Lithuanian parliament accuses China of committing genocide in Xinjiang, pushes for Tibet talk

Xinjiang’s prison camps as drawn by dissident artist Badiucao.

(, May21’21) – The parliament of the Baltic state of Lithuania has on May 20 described China’s treatment of its Uyghur minority as “genocide” while also calling for talks to resolve the Tibet issue.

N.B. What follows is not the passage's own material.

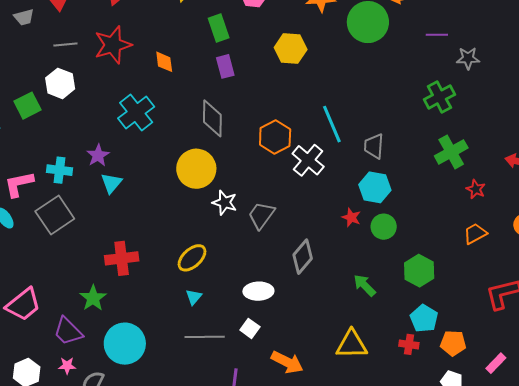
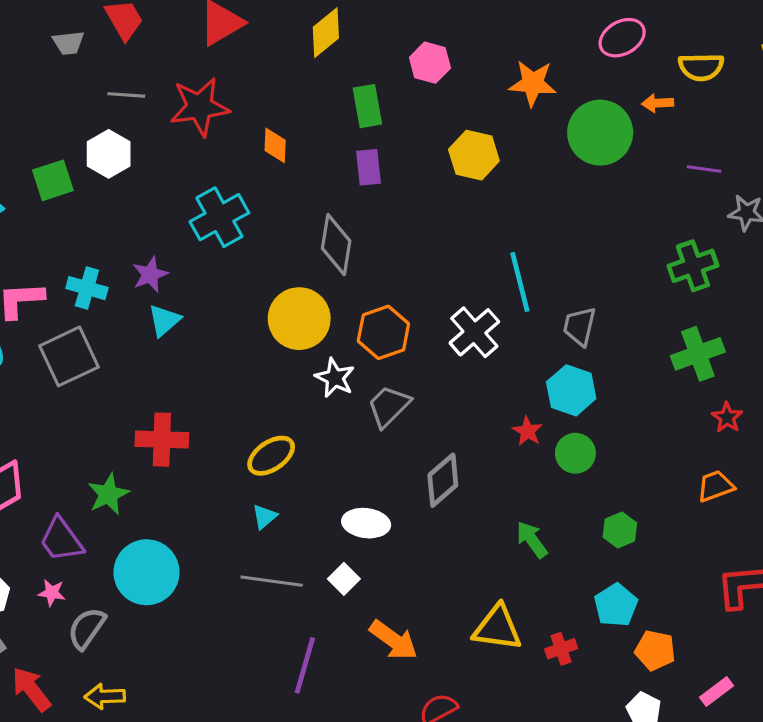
orange hexagon: (275, 137) -> (383, 332), moved
green hexagon: (419, 271) -> (620, 530), size x0.7
red cross: (409, 344) -> (561, 649), moved, turned -36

It has also voted to call for a UN investigation of the internment camps in Xinjiang and to ask the European Commission to review relations with Beijing.

The Lithuanian parliament is only the latest to call China’s persecution of the mostly Uyghur Muslims in Xinjiang “genocide.”

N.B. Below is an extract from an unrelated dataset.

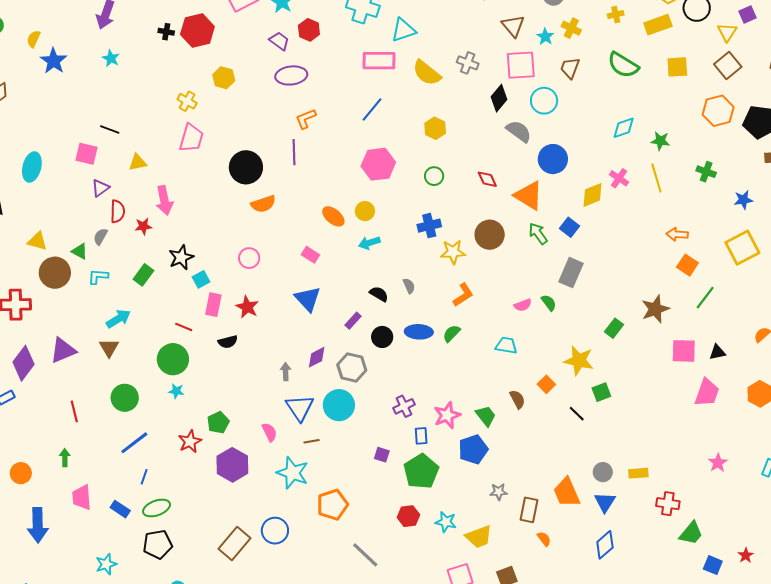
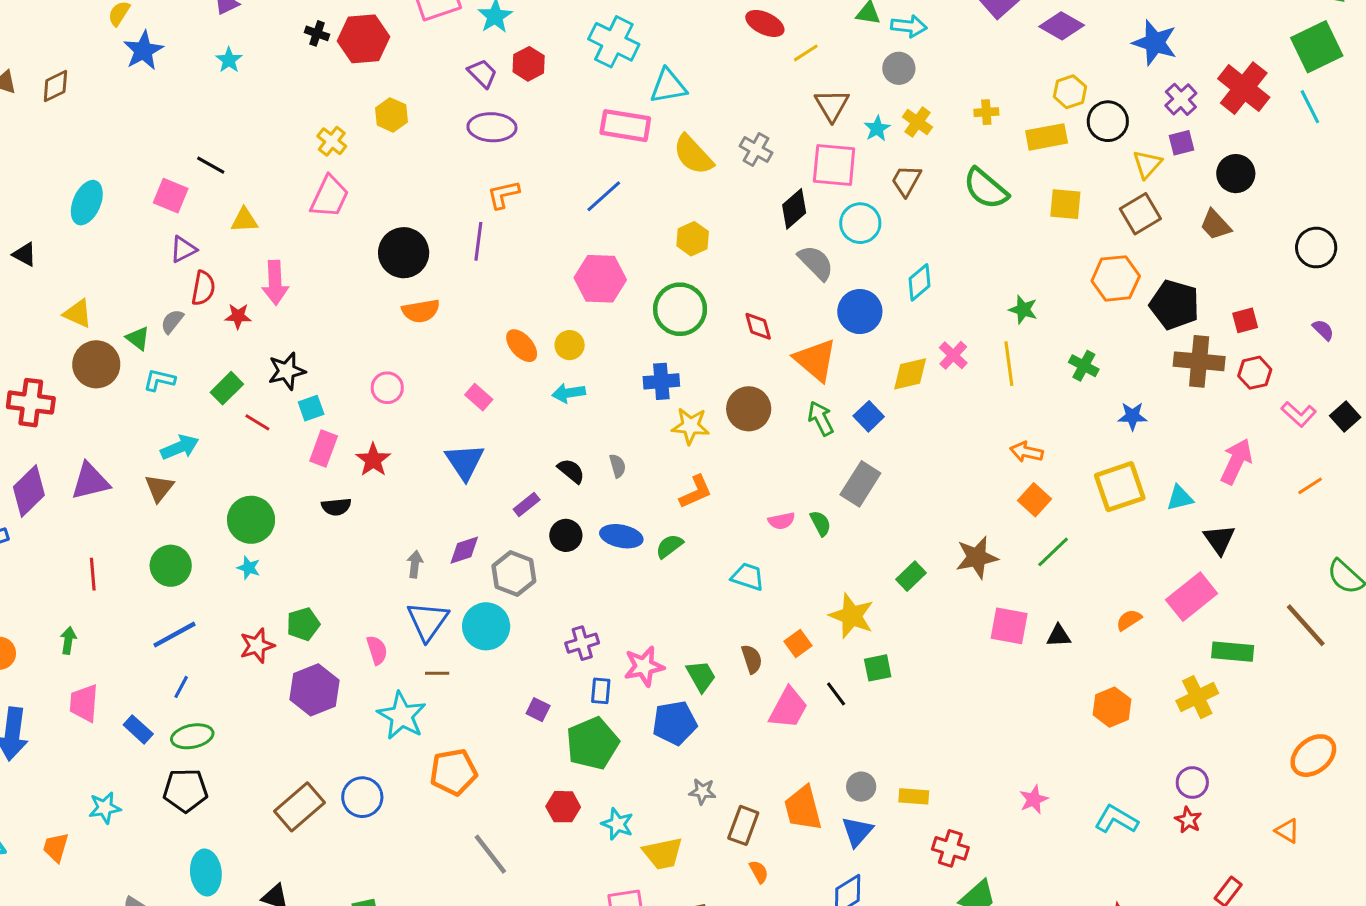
cyan diamond: (624, 128) -> (919, 282), moved, turned -30
green circle: (434, 176) -> (680, 309), size x1.8
red line: (184, 327) -> (257, 422), moved
pink trapezoid: (707, 393) -> (788, 708), moved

Earlier, The Joe Biden administration in the United States used the term “genocide” to describe China’s actions towards the Uyghurs, as have the parliament of countries such as Britain and Canada.

Beijing denies abusing the minorities and has condemned countries for using the term.

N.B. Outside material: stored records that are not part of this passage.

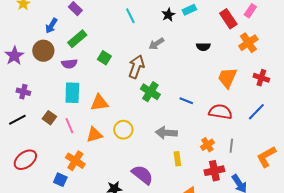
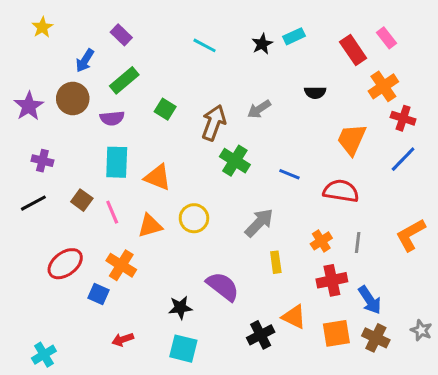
pink rectangle: (250, 11) -> (386, 38), turned -72
cyan line: (130, 16) -> (205, 45), turned -35
gray arrow: (156, 44) -> (259, 109), moved
red cross: (261, 78) -> (403, 118), moved
orange triangle: (99, 103) -> (158, 177), turned 30
blue line: (256, 112) -> (403, 159), moved
gray arrow: (166, 133) -> (259, 223), turned 130
orange L-shape: (266, 157) -> (411, 235), moved
red ellipse: (25, 160) -> (65, 264), moved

The non-binding resolution, supported by three fifths of Lithuanian parliament members, also called on China to abolish a national security law in Hong Kong, and to let observers into Tibet and begin talks with its exiled spiritual leader, the Dalai Lama.

Neither Prime Minister Ingrida Simonyte nor Foreign Minister Gabrielius Landsbergis participated in the vote, despite being present in the parliament, reported the Reuters May 20. The same thing had happened in the UK and Canadian parliaments also.

“We support democracy, as we will never forget the cruel lesson of living under occupation by a Communist regime for 50 years”, Dovile Sakaliene, a lawmaker who has been blacklisted by China and who sponsored the resolution, has said.

The report cited rights groups, researchers, former residents and some Western lawmakers as saying authorities in Chinese ruled Xinjiang province had arbitrarily detained around a million Uyghurs and members of other primarily Muslim minorities in a network of camps since 2016.

It noted that Beijing initially denied the camps existed but had since claimed them to be vocational training centres designed to combat religious extremism.